Andrews and colleagues (1990) have identified the following targets as the most promising for correctional treatment: procriminal attitudes, procriminal associates, impulsivity, risk taking, limited self-control, poor problem-solving skills, poor educational and employment skills, and drug and alcohol dependence. These problems are all associated with drug abuse as well as recidivism. Offenders also have other needs that may require attention for various reasons, but are not associated with criminal behavior and have little or no impact on recidivism. These include enhancing self-esteem, improving living conditions, and addressing vaguely defined personal or emotional problems. Although correctional treatment should not focus on these needs, addiction treatment might benefit from such focus. Determining risk levels and needs requires assessment instruments suitable for identifying crime factors and drug use factors.
Andrews and colleagues (1990) describe the
responsivity principle as concerned with “the selection of styles and modes of service that are (a) capable of influencing the specific types of intermediate targets that are set with offenders and (b) appropriately matched to the learning styles of offenders.” This principle speaks both to the types of treatment that are most appropriate for offenders and to the characteristics of staff who deliver the treatment. The
Andrews group (1990) argues that the approaches most appropriate to the learning styles of offenders include behavioral and social learning techniques such as “modeling, graduated practice, role playing, reinforcement, resource provision, and detailed verbal guidance and explanations (making suggestions, giving reasons, cognitive restructuring).” As for treatment staff, the responsivity principle recommends that they relate to their clients with warmth, flexibility, and enthusiasm, but with clear messages about the unacceptability of procriminal attitudes, behaviors, and associations.

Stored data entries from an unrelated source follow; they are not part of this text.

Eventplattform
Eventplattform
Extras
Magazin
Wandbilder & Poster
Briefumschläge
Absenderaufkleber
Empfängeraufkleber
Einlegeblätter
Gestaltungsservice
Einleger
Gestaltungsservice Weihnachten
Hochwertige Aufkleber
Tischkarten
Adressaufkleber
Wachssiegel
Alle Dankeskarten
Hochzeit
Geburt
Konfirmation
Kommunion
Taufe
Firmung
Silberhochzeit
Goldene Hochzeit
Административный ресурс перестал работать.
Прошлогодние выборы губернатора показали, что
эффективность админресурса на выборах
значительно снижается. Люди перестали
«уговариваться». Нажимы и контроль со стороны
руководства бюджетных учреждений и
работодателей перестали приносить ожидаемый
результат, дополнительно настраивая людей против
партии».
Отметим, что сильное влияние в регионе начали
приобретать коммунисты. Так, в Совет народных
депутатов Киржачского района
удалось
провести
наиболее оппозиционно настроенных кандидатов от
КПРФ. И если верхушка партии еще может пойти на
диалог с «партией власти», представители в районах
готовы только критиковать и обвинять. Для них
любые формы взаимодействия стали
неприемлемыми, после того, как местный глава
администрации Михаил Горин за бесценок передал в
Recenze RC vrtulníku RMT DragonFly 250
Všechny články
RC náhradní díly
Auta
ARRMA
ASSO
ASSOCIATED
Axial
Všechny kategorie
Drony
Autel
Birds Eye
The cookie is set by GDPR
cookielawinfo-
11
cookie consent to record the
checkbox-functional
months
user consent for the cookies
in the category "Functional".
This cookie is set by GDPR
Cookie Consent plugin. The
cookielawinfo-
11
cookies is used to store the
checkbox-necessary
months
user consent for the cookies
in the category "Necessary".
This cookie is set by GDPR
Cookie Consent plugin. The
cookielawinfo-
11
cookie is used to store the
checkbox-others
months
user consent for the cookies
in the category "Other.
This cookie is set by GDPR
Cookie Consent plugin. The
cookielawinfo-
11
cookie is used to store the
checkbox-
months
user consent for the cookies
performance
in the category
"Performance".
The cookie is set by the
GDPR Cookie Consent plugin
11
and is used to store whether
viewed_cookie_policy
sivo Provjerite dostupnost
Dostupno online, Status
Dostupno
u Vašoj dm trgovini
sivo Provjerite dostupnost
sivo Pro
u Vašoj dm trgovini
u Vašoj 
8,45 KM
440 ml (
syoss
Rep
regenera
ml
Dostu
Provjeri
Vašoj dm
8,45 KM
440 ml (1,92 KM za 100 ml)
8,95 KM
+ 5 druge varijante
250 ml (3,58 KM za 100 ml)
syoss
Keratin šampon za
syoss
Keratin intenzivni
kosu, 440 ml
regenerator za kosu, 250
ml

Andrews and colleagues developed the risk/needs/responsivity principles from research on treatments for the general population of criminal offenders. In more recent work, the responsivity principle has been extended to apply to the distinctive needs of women, racial/ethnic groups, and clients of different ages (
Kennedy, 2003–2004). With specific reference to drug-abusing offenders, NIDA recently published research-based principles of treatment for this population (
National Institute on Drug Abuse, 2006; see
NIDA’s Principles of Drug Abuse Treatment for Criminal Justice Populations). The NIDA principles are consistent with the Andrews principles; together, they provide a framework for establishing programs and other interventions that have a high likelihood of reducing drug abuse and its consequences, including associated crime and further involvement in the criminal justice system.